Natürlich könnte ich meine Kinder unmittelbar nach der Geburt in Verpackungsfolie stecken (ja, genau die Folie, die man so prima ploppen lassen kann) und erst mit dem 18ten Geburtstag auf die Welt loslassen. Aber, was wäre die vermutlich logische Konsequenz? Sie kämen nicht klar. Ihnen würde der natürliche Schutzmechanismus fehlen. Der Instinkt, der dich immer weiter treibt. Die Neugierde auf das Leben, auf die Welt, auf alle Optionen. Meine Kinder besitzen all dies. Weil ich sie immer Kind sein ließ. Weil ich mich nicht auf Ratgeber verließ. Weil ich nicht im Net nach der bestmöglichen Variante suchte.

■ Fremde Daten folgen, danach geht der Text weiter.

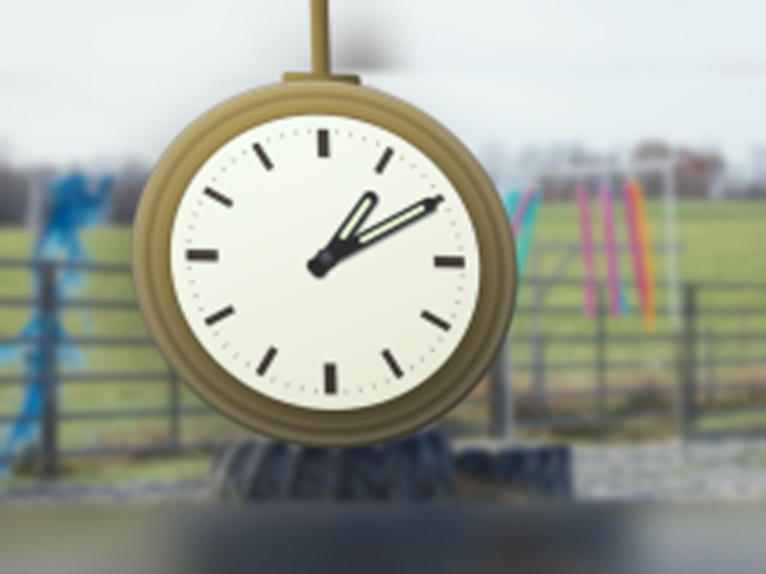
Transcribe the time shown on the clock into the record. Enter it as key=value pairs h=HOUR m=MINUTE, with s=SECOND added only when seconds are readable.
h=1 m=10
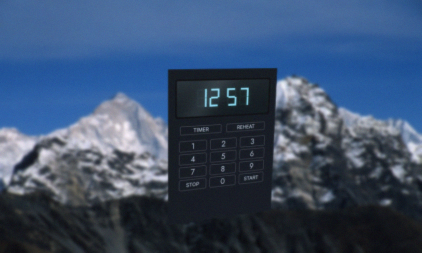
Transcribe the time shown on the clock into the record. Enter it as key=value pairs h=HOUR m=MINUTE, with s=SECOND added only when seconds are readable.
h=12 m=57
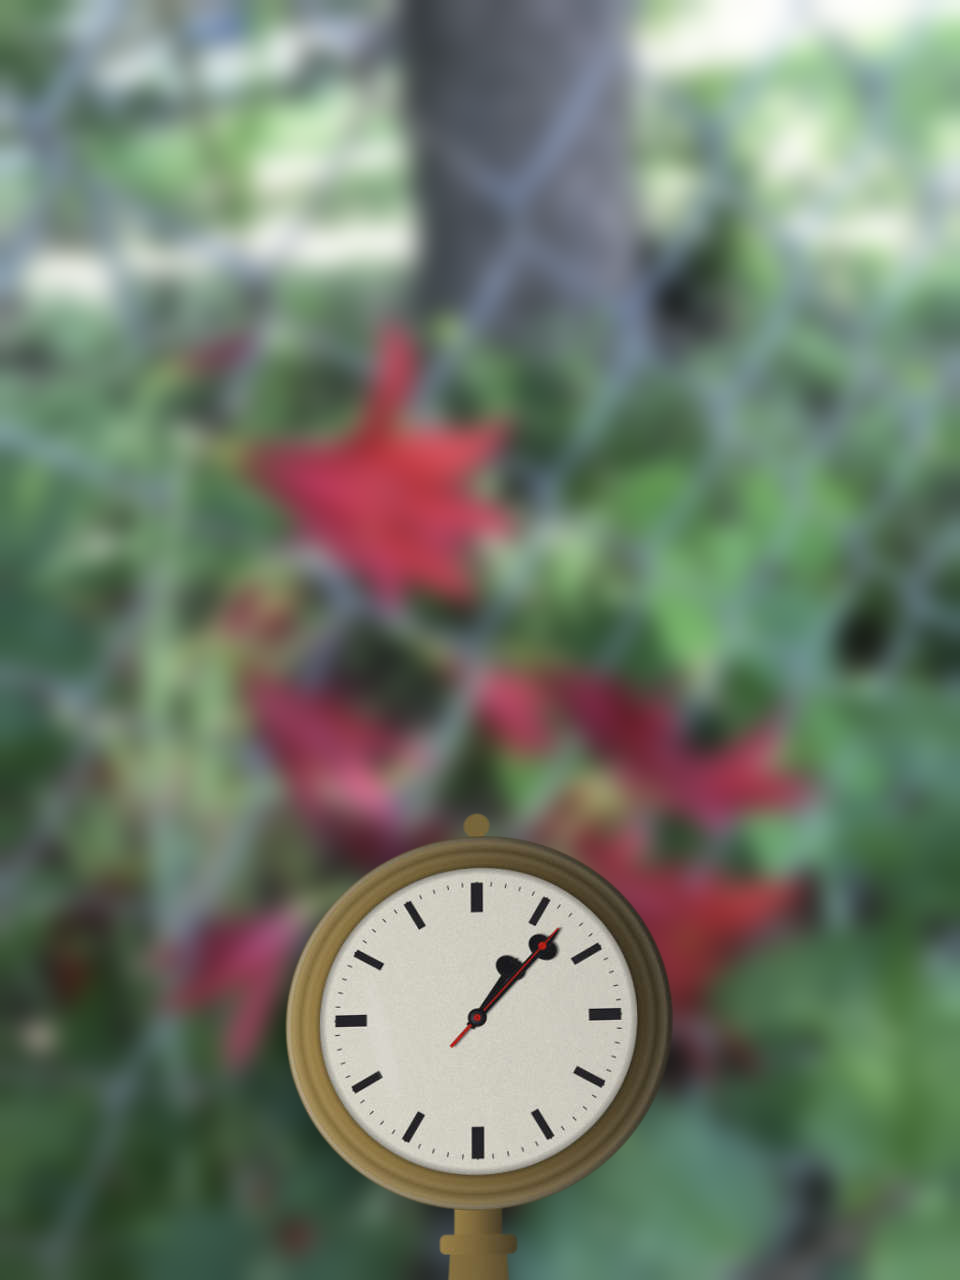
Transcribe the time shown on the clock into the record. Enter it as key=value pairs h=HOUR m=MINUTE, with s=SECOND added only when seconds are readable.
h=1 m=7 s=7
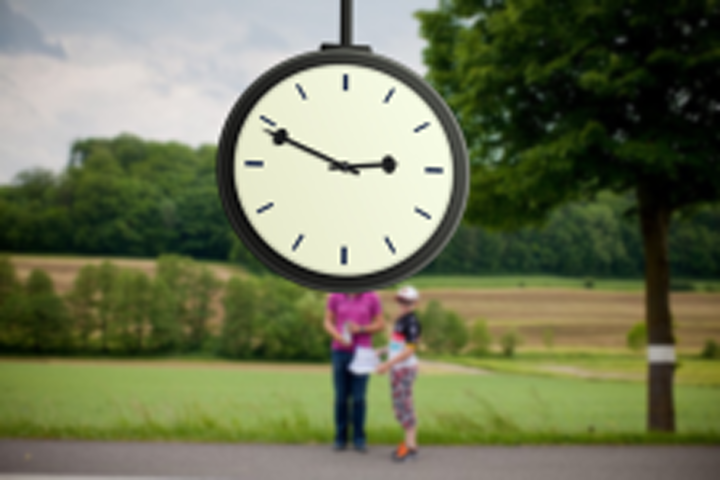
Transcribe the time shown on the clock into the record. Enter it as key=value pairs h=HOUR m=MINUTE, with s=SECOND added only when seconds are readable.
h=2 m=49
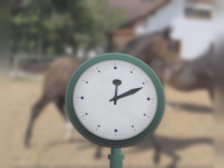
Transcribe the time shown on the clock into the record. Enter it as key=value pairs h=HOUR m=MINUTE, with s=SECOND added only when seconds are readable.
h=12 m=11
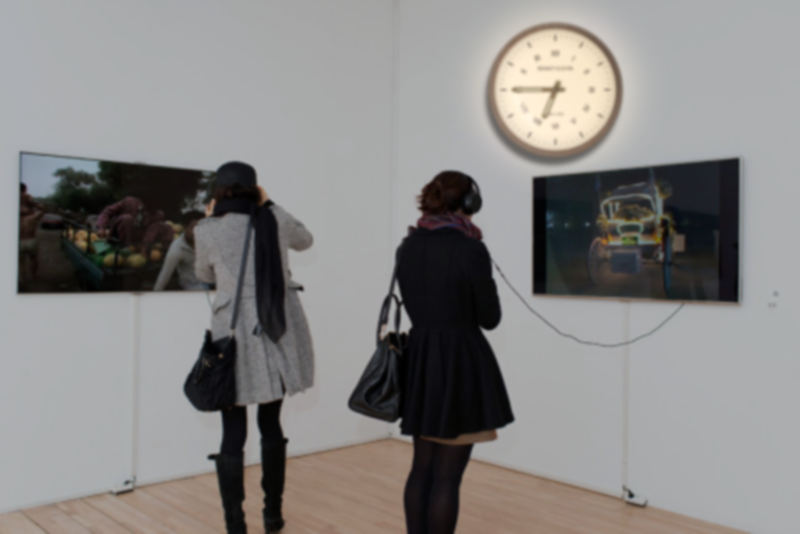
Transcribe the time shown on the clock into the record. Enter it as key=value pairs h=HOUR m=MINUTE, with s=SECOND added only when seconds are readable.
h=6 m=45
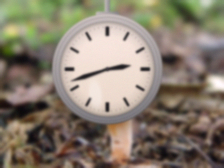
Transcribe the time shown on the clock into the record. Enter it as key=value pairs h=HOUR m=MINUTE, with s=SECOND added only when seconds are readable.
h=2 m=42
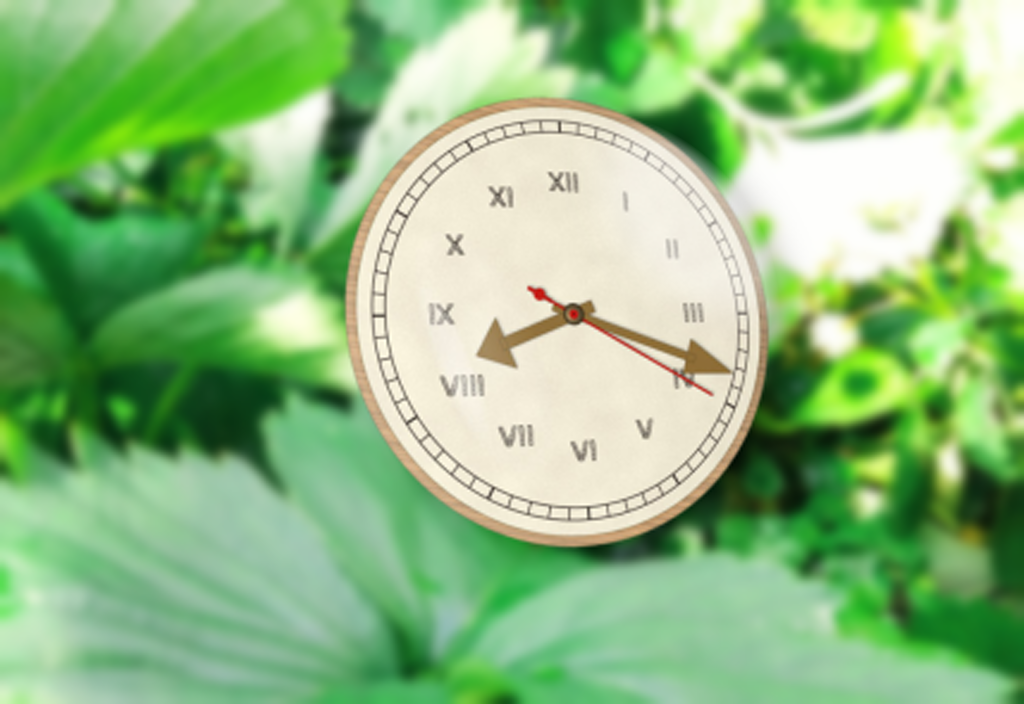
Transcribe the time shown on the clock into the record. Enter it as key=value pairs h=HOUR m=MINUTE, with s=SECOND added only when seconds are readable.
h=8 m=18 s=20
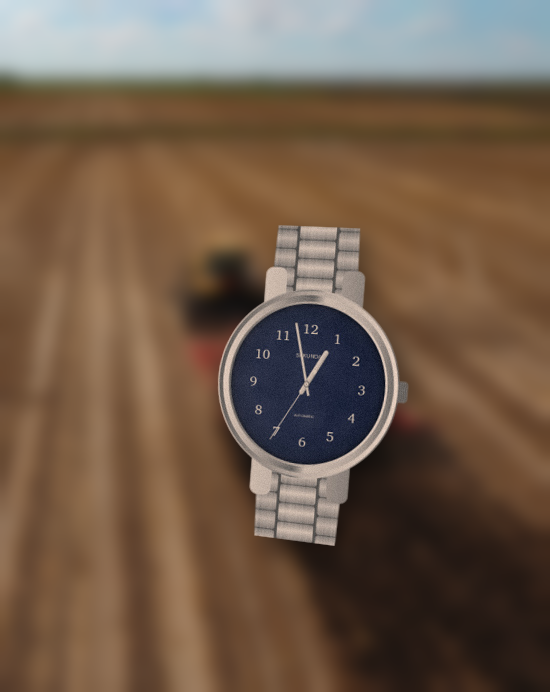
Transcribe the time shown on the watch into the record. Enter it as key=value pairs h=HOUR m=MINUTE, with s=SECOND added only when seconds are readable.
h=12 m=57 s=35
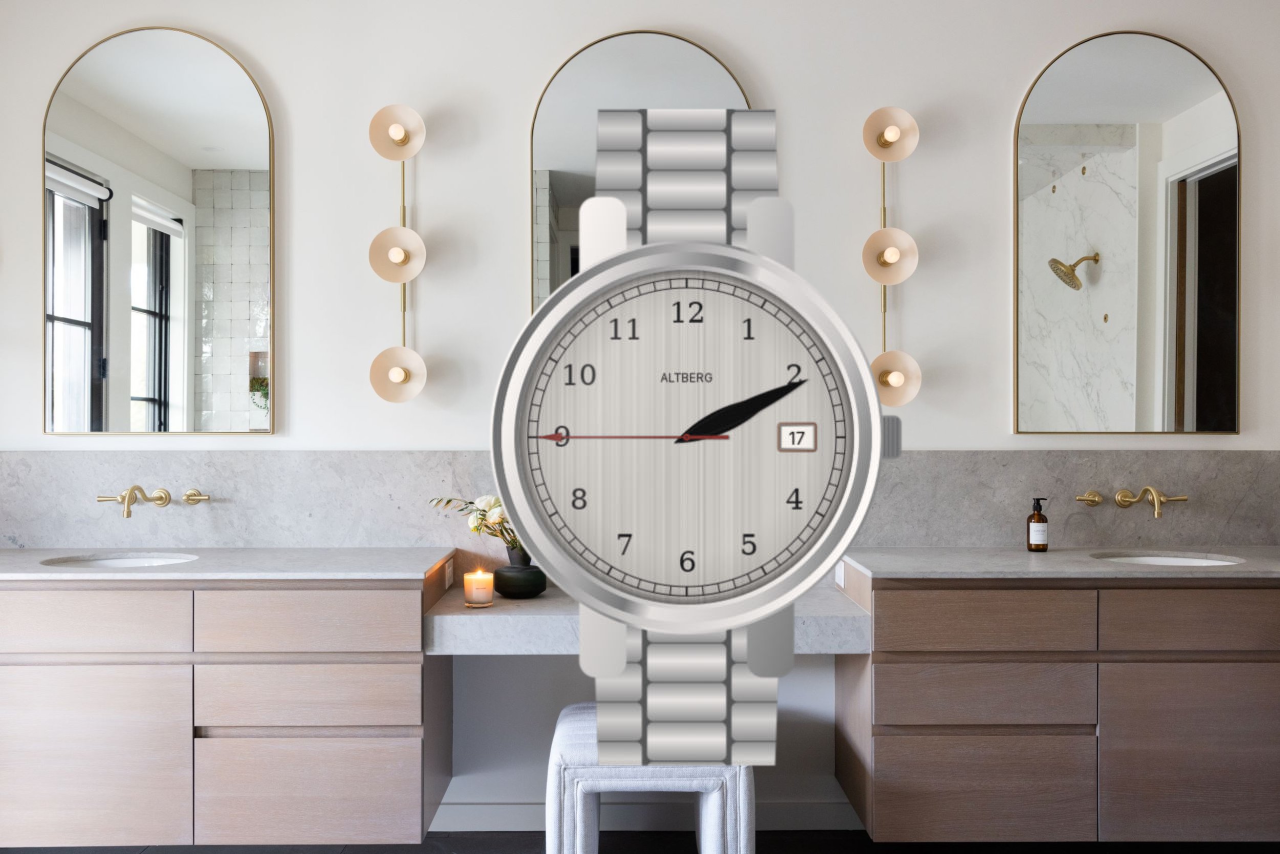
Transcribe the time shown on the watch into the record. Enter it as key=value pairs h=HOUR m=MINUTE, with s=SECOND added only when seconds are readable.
h=2 m=10 s=45
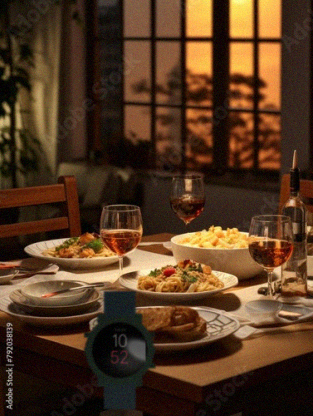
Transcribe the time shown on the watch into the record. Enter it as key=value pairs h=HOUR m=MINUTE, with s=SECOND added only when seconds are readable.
h=10 m=52
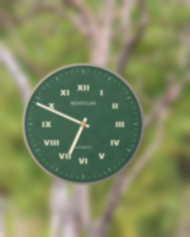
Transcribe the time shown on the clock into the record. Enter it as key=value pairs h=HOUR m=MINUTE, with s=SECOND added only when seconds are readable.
h=6 m=49
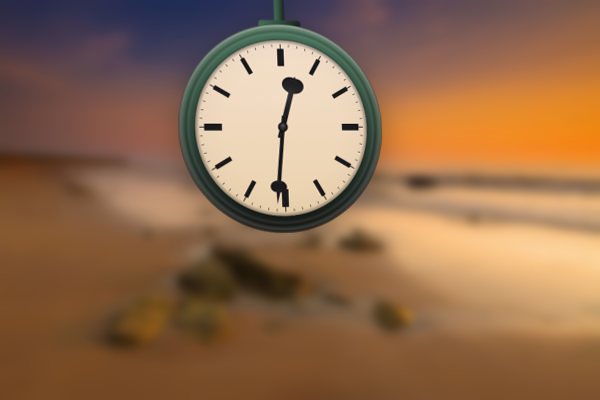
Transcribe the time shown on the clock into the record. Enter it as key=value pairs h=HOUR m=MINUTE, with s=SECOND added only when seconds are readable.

Wenn man bedenkt, dass Abitur / 1a Ausbildung / Klassenbeste / etc immer mitschwingen, muss ich ja was richtig machen bzw gemacht haben. Oder? Natürlich habe ich sicher Fehler gemacht. „Jeder Jeck ist anders“. Manch Kind braucht starre Regeln. Eine Art Leitplanke auf der Lebensautobahn. Aber, das zeigen einem Kinder dann schon. Oder man leitet es instinktiv aus dem Verhalten ab.

Wenn das Verhältnis Eltern <=> Kinder zu sehr auf Augenhöhe stattfindet und die Grenze verschwimmt, dann können wir aber selbst reagieren und brauchen keine klugen Ratschläge von selbsternannten Kinderverstehern. Bis dahin: Kinder sollen Kinder sein dürfen. Mit allen Höhen und Tiefen.